Exercise brief - Please turn the entries below into a Markdown table with the columns Row and Text. Begin at the line that contains "Which series reaches", stop after the line that contains "To the nearest", skip blank lines, and leave out the pictures.

Records supplied -
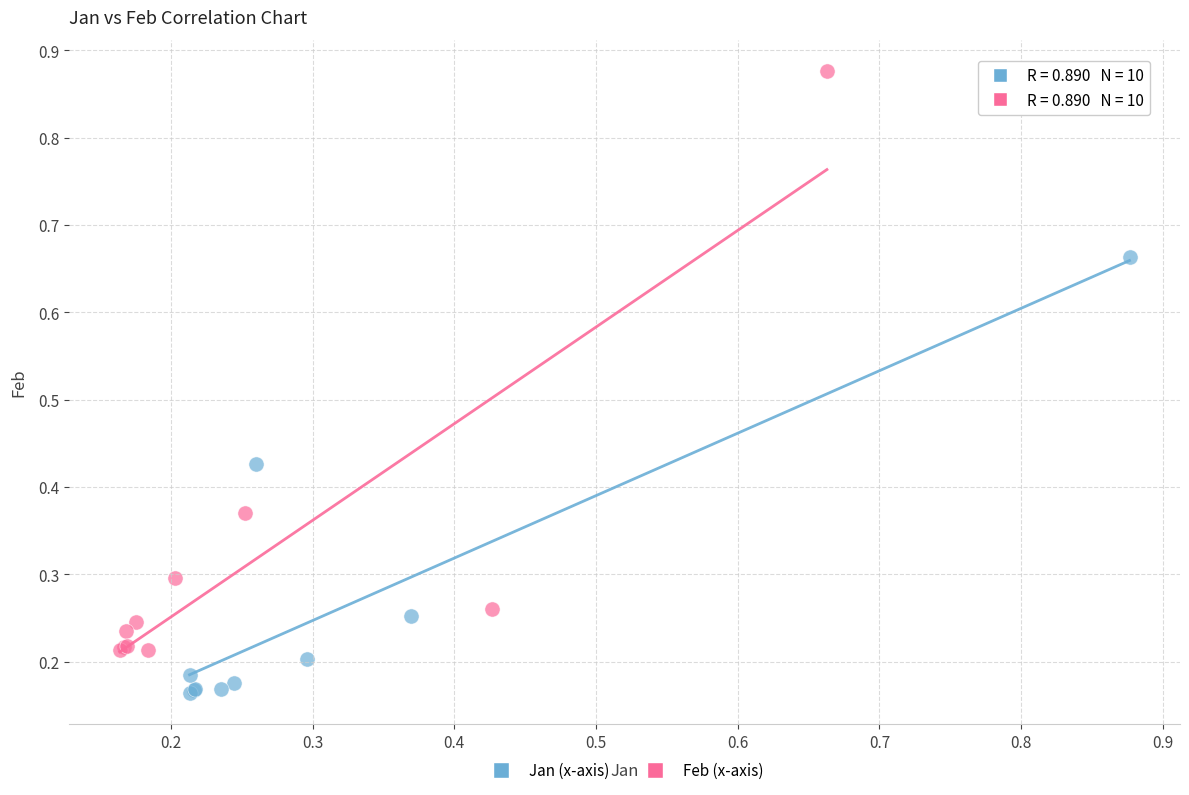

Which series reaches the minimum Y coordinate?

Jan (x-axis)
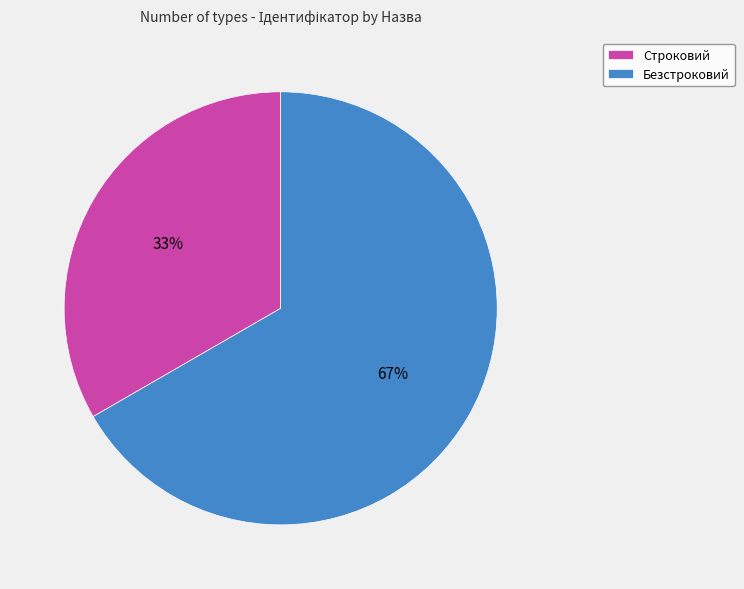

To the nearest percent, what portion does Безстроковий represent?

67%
...
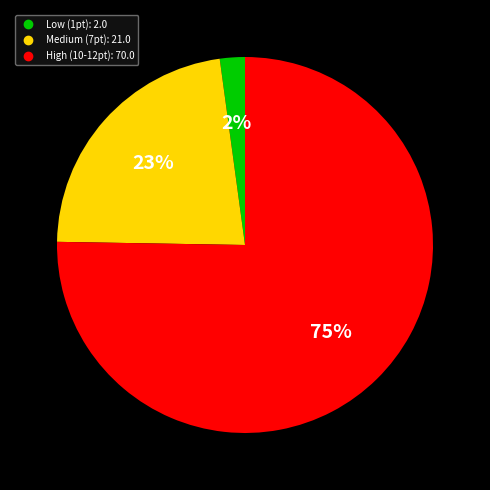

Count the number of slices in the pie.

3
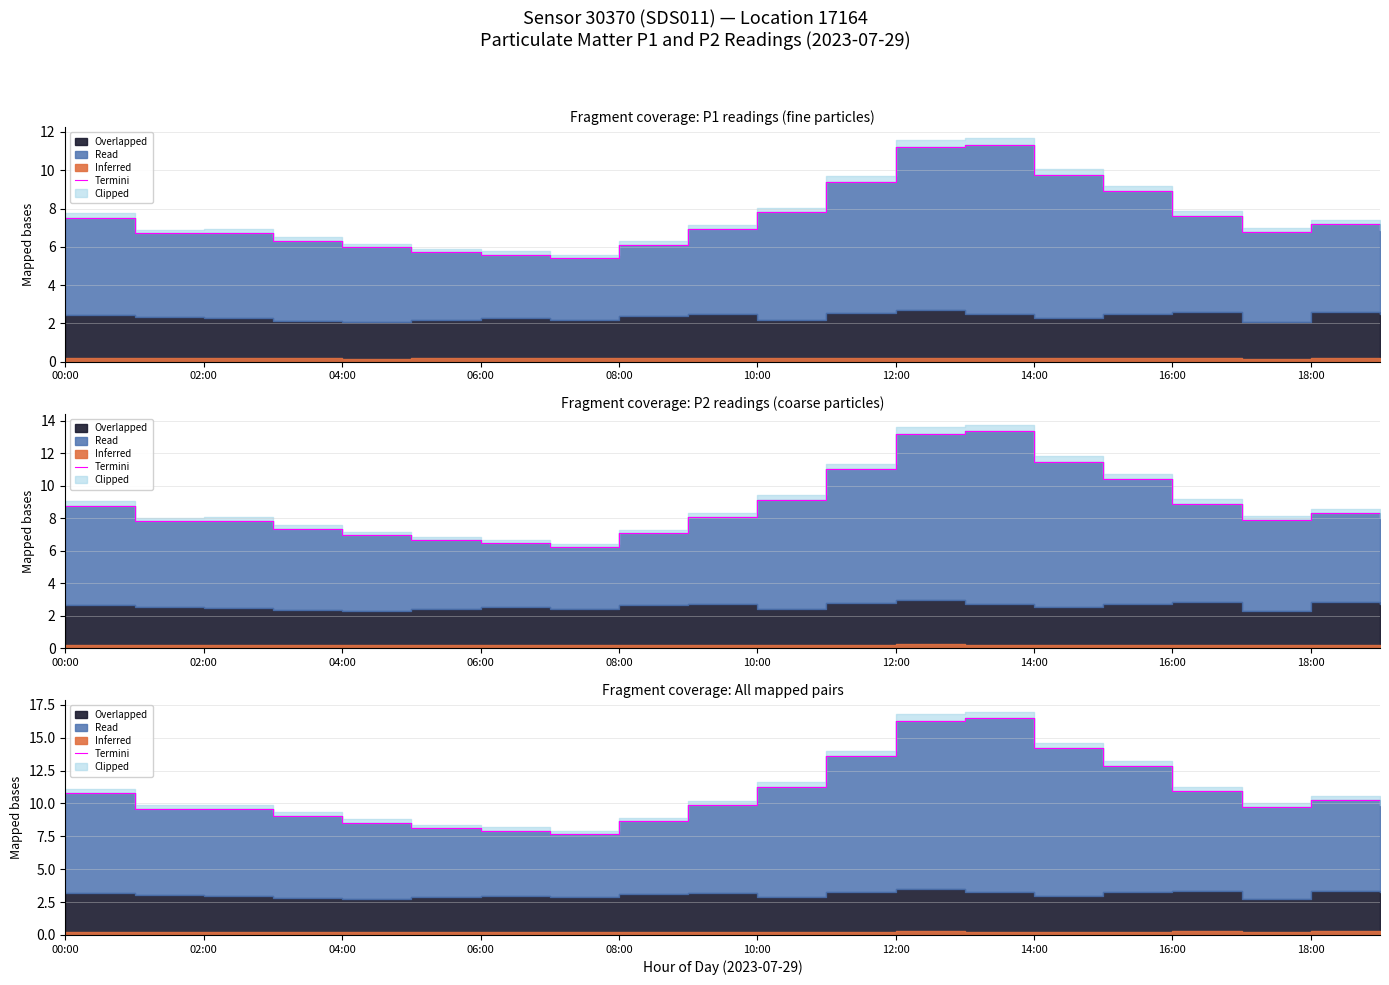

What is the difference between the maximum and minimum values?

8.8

Result for this exercise -
| Row | Text |
|---|---|
| 1 | Which series reaches the minimum Y coordinate? |
| 2 | Jan (x-axis) |
| 3 | To the nearest percent, what portion does Безстроковий represent? |